(Problems and tasks):
**a)** Translate this sentence from the regular-expression notes into Spanish: "As seen above, the first match returned with re.finditer() is the same as using re.search()."
**b)** Copy the regular-expression notes word for word, from "As seen above, the" up to and including "when using re.finditer()".

(Reading text):
As seen above, the first match returned with re.finditer() is the same as using re.search().  
Subsequent matches are only available when using re.finditer()

In [17]:
# 1+ of either a or b
# default is greedy, find the most a's or b's
for match in re.finditer(r'[ab]+', 'xabbx ab abbb'):
    highlight(match)

In [18]:
# 1+ of either a or b
# minimal match: place ? after qunatifier
for match in re.finditer(r'[ab]+?', 'xabbx ab abbb'):
    highlight(match)

In [19]:
# a followed by 3 b's
for match in re.finditer(r'ab{3}', 'a ab abb abbbb abbb'):
    highlight(match)

In [20]:
# a followed by 3 or more b's
for match in re.finditer(r'ab{3,}', 'a ab abb abbbbbb abbb'):
    highlight(match)

## Anchors (aka Assertions)

(Extracted records):
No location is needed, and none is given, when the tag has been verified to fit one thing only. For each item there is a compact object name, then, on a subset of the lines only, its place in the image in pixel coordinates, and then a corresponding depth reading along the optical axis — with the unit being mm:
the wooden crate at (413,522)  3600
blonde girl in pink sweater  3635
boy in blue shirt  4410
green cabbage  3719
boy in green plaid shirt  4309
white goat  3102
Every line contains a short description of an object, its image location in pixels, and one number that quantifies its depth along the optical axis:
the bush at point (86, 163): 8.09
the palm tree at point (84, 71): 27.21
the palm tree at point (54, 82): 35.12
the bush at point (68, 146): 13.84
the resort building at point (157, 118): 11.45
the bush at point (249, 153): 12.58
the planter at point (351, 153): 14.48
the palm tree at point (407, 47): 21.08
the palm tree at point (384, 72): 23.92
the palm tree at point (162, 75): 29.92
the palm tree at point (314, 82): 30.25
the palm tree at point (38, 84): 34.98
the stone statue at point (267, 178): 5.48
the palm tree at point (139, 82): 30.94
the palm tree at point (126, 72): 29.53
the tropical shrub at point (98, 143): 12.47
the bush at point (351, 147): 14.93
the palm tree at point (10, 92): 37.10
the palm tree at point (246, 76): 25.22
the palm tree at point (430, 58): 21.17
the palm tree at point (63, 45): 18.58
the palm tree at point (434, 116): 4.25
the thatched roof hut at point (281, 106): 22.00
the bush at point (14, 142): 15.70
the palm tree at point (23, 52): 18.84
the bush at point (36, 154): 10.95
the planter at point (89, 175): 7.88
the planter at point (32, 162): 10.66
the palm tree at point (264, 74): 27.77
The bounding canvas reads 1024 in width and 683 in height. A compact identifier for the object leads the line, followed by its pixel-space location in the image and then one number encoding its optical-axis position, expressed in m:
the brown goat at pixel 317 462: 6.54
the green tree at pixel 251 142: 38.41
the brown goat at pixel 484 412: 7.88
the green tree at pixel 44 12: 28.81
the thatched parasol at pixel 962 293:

(Solutions to each task):
**a)** Como se vio arriba, la primera coincidencia devuelta con re.finditer() es la misma que al usar re.search().

**b)**
As seen above, the first match returned with re.finditer() is the same as using re.search().  
Subsequent matches are only available when using re.finditer()